Problem set>
1. Decide whether each statement agrees with the forum thread on grouping an array in Swift, answering yes or no and quoting the thread's deciding words. (a) The asker knows in advance which name values the array will hold. (b) Answer 1 says grouping became part of the standard library starting with Swift 4. (c) The Swift 3 code in Answer 1 adds the grouping method as an extension of Dictionary.
2. How many lines in the entries contain the string "Articolo"? Reply with the number only.

Excerpted text>
>>>>
How to group by the elements of an array in Swift

Question

Let's say that I have this code:

class Stat {
   var statEvents : [StatEvents] = []
}

struct StatEvents {
   var name: String
   var date: String
   var hours: Int
}


var currentStat = Stat()

currentStat.statEvents = [
   StatEvents(name: "lunch", date: "01-01-2015", hours: 1),
   StatEvents(name: "dinner", date: "01-01-2015", hours: 1),
   StatEvents(name: "dinner", date: "01-01-2015", hours: 1),
   StatEvents(name: "lunch", date: "01-01-2015", hours: 1),
   StatEvents(name: "dinner", date: "01-01-2015", hours: 1)
]

var filteredArray1 : [StatEvents] = []
var filteredArray2 : [StatEvents] = []

I could call as many times manually the next function in order to have 2 arrays grouped by "same name".

filteredArray1 = currentStat.statEvents.filter({$0.name == "dinner"})
filteredArray2 = currentStat.statEvents.filter({$0.name == "lunch"})

The problem is that I won't know the variable value, in this case "dinner" and "lunch", so I would like to group this array of statEvents automatically by name, so I get as many arrays as the name gets different.

How could I do that?

Answer 1

Swift 4:

Since Swift 4, this functionality has been added to the standard library. You can use it like so:

Dictionary(grouping: statEvents, by: { $0.name })

[
  "dinner": [
    StatEvents(name: "dinner", date: "01-01-2015", hours: 1),
    StatEvents(name: "dinner", date: "01-01-2015", hours: 1),
    StatEvents(name: "dinner", date: "01-01-2015", hours: 1)
  ],
  "lunch": [
    StatEvents(name: "lunch", date: "01-01-2015", hours: 1),
    StatEvents(name: "lunch", date: "01-01-2015", hours: 1)
]

Swift 3:

public extension Sequence {
    func group<U: Hashable>(by key: (Iterator.Element) -> U) -> [U:[Iterator.Element]] {
        var categories: [U: [Iterator.Element]] = [:]
        for element in self {
            let key = key(element)
<<<<
Saved data entries:
>>>>
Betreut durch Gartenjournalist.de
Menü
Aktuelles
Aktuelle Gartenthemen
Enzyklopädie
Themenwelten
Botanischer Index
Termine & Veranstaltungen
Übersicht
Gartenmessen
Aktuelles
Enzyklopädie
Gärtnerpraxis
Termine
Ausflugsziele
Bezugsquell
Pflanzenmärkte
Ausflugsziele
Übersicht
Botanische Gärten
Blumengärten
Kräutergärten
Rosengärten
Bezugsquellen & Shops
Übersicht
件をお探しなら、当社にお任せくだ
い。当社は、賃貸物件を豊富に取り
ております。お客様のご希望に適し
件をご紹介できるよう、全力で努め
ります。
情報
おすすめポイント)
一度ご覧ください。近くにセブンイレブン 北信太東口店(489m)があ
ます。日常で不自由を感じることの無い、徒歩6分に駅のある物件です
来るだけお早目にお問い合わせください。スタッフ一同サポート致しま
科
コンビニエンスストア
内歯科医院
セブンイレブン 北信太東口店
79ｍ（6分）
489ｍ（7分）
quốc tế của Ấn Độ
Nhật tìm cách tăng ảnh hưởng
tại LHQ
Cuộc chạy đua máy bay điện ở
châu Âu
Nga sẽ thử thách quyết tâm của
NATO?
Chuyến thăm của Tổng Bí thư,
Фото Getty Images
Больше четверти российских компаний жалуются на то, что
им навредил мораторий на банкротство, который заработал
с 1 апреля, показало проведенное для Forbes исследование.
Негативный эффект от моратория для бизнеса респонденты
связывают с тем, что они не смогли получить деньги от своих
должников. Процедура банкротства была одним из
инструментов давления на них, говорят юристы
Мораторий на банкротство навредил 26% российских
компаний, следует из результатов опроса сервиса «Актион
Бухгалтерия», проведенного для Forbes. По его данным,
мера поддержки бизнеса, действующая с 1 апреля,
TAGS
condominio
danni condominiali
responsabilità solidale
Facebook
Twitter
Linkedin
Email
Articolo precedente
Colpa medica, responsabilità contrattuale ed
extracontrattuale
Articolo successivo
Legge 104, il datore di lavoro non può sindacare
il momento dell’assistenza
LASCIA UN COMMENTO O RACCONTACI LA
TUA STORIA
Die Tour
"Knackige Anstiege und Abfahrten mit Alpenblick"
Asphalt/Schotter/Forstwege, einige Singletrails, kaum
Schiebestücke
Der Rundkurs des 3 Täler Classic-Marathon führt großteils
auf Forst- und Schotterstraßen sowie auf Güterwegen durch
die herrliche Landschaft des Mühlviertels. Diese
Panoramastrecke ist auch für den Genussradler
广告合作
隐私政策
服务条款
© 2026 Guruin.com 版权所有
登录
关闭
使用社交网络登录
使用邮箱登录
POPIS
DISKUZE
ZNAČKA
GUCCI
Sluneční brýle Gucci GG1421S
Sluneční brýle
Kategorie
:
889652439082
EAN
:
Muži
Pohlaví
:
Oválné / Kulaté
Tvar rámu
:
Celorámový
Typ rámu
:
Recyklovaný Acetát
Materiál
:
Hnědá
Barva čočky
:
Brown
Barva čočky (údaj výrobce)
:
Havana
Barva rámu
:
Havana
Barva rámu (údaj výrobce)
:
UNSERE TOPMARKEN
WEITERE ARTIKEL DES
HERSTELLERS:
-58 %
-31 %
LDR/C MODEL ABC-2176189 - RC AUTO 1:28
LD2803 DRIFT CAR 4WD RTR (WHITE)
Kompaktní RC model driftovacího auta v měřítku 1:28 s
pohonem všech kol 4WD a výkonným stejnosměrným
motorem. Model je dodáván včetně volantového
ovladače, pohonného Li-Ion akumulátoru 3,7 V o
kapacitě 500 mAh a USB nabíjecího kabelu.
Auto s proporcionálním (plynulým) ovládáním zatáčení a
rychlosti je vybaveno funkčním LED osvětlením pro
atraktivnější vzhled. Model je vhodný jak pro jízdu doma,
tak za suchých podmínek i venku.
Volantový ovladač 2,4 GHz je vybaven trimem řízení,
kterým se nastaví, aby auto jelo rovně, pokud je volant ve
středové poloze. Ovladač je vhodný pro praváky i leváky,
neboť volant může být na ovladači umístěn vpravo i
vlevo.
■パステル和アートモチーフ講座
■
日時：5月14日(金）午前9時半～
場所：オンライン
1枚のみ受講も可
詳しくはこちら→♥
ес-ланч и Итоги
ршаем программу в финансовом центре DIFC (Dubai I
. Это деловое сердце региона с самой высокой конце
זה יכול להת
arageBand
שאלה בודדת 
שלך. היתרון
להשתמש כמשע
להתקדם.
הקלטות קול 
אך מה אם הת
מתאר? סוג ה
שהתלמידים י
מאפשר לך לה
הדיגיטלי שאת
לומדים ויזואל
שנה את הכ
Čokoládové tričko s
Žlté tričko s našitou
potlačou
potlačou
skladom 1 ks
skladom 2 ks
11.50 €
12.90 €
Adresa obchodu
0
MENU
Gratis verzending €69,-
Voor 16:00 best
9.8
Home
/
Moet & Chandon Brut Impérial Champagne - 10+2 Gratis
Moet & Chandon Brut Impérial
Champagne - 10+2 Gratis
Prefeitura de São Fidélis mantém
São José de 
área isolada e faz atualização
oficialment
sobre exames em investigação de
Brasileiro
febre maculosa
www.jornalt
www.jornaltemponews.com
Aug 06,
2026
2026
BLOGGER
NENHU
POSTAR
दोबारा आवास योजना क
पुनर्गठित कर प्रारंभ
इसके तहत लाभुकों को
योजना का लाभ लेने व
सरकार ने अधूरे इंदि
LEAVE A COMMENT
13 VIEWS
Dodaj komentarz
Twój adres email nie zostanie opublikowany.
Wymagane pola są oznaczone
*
<<<<
Per-task outputs>
1.
(a) No: "The problem is that I won't know the variable value"
(b) Yes: "Since Swift 4, this functionality has been added to the standard library."
(c) No: "public extension Sequence {"

2. 2